Dialog boxes are most often used for obtaining additional input from the user beyond what can be easily managed through a menu. The programmer indicates that a menu item invokes a dialog box by adding an ellipsis (...) to the menu item.
A dialog box generally takes the form of a popup window containing various child window controls. The size and placement of these controls are specified in a ”dialog box template“ in the program's resource script file. Windows is responsible for creating the dialog box popup window and the child window controls and for providing a window procedure to process dialog box messages (including all keyboard and mouse input). The code within Windows that does all this is sometimes referred to as the ”dialog box manager.“
Many of the messages that are processed by the dialog box window procedure within Windows are also passed to a function within your own program, called a ”dialog box procedure“ or ”dialog procedure.“ This function is similar to a normal window procedure, but with some important differences. Generally, you will not be doing very much within the dialog procedure except initializing the child window controls when the dialog box is created, processing messages from the child window controls, and ending the dialog box.
The subject of dialog boxes would normally be a big one, because it involves the use of child window controls.
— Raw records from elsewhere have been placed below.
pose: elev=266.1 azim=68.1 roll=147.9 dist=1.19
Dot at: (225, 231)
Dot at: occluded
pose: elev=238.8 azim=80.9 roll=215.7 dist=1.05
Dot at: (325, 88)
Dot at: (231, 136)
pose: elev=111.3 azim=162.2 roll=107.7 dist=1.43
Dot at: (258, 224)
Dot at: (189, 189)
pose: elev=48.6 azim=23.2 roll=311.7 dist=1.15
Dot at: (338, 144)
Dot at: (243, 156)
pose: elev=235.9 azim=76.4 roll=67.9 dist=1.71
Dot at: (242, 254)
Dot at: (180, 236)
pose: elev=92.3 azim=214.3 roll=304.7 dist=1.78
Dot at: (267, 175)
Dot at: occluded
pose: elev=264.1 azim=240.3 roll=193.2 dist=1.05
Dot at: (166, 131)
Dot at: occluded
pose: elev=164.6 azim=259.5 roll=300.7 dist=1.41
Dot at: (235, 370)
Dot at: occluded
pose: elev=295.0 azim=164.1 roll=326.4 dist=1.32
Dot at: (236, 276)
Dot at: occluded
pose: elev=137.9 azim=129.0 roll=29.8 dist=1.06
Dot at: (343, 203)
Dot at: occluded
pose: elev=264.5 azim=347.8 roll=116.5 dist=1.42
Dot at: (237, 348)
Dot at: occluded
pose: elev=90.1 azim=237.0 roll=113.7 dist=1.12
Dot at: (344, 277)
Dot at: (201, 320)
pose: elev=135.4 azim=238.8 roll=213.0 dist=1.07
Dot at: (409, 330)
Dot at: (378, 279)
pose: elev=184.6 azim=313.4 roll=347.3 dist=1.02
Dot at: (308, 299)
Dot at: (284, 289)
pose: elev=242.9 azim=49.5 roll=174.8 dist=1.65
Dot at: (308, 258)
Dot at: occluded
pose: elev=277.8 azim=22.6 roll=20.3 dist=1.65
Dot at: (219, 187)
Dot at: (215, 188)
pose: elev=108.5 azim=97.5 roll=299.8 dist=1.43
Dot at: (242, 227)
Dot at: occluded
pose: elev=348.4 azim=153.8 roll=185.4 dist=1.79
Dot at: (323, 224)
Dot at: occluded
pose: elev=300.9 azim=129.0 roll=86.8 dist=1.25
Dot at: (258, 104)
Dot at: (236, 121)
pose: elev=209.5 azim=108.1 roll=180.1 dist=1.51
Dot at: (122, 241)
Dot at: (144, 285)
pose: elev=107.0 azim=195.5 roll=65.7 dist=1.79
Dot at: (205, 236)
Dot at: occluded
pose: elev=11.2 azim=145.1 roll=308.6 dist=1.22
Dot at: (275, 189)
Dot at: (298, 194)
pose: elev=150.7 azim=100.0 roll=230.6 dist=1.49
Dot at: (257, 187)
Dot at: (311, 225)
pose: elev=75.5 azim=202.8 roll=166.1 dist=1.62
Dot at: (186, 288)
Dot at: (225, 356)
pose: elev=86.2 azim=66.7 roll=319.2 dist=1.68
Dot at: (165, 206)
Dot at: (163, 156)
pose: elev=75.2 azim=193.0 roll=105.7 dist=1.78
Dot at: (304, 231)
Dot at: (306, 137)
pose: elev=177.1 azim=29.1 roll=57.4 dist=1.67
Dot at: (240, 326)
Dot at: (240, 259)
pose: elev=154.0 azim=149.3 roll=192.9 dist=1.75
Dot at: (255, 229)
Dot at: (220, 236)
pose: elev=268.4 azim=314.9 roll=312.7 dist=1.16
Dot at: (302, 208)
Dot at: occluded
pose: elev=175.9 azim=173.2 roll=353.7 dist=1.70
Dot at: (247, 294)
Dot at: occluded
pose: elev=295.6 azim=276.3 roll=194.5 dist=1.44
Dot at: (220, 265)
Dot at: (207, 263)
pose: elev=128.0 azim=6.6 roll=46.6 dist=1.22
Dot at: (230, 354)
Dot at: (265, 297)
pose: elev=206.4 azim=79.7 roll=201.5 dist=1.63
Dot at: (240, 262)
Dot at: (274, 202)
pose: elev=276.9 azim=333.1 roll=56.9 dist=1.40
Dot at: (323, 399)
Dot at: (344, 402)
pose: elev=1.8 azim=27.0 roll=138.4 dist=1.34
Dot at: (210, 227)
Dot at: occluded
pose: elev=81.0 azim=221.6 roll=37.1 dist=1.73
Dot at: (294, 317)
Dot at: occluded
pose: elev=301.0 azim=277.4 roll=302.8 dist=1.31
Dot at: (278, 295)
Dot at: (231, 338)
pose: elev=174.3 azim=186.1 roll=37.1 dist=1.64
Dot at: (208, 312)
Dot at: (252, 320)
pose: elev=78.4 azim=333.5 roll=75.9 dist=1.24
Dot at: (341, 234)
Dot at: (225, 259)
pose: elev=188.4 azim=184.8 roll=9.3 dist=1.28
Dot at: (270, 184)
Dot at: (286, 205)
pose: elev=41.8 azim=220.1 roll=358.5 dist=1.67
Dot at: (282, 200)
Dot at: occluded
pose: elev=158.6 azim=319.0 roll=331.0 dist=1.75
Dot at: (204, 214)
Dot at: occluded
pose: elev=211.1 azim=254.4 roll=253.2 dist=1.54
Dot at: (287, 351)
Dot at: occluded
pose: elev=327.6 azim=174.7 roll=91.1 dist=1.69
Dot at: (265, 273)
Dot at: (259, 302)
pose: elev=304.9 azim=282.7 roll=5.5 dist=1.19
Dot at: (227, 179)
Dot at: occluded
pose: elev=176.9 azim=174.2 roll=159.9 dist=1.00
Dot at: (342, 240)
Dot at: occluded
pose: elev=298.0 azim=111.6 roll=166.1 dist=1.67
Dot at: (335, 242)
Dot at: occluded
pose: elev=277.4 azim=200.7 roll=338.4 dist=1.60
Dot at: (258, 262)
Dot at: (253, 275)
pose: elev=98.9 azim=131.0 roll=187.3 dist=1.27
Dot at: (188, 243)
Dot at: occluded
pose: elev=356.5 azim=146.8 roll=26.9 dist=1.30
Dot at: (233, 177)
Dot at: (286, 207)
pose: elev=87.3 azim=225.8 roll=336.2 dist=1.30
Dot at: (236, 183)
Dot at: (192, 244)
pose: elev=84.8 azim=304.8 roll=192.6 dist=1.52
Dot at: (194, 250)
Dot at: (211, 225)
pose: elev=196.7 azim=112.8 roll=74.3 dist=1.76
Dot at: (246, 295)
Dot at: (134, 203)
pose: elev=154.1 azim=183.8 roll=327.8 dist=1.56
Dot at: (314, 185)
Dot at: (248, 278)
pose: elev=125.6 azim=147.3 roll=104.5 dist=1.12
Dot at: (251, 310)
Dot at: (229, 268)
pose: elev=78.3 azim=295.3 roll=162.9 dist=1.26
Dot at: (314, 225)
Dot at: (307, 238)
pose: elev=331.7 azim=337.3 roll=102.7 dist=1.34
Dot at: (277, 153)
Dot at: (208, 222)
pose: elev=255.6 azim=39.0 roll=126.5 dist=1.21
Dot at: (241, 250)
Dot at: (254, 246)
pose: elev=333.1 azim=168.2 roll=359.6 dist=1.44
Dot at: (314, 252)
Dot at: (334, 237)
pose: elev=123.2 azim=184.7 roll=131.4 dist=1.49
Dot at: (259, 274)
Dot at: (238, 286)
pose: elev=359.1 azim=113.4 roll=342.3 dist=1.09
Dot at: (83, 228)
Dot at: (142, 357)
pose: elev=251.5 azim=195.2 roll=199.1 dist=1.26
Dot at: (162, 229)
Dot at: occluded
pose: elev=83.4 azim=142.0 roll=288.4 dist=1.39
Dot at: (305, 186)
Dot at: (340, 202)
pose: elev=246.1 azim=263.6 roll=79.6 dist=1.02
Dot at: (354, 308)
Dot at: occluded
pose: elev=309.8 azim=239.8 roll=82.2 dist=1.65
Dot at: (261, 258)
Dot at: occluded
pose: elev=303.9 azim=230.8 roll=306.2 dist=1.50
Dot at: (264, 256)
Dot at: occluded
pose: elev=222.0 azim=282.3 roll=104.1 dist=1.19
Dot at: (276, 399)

However, we have already explored child window controls in Chapter 6. When you use child window controls in dialog boxes, the Windows dialog box manager picks up many of the responsibilities that we assumed in Chapter 6. In particular, the problems we encountered with passing the input focus between the scroll bars in the COLORS1 program do not occur with dialog boxes. Windows handles all the logic necessary to shift input focus between controls in a dialog box.
However, adding a dialog box to a program is not a trivial undertaking. It involves changes to several files—the dialog box template goes in the resource script file, the dialog box procedure goes in the source code file, the name of the dialog box procedure goes in the module definition file, and identifiers used in the dialog box often go in the program's header file. We'll begin with a simple dialog box so that you get a feel for the interconnections between these various pieces.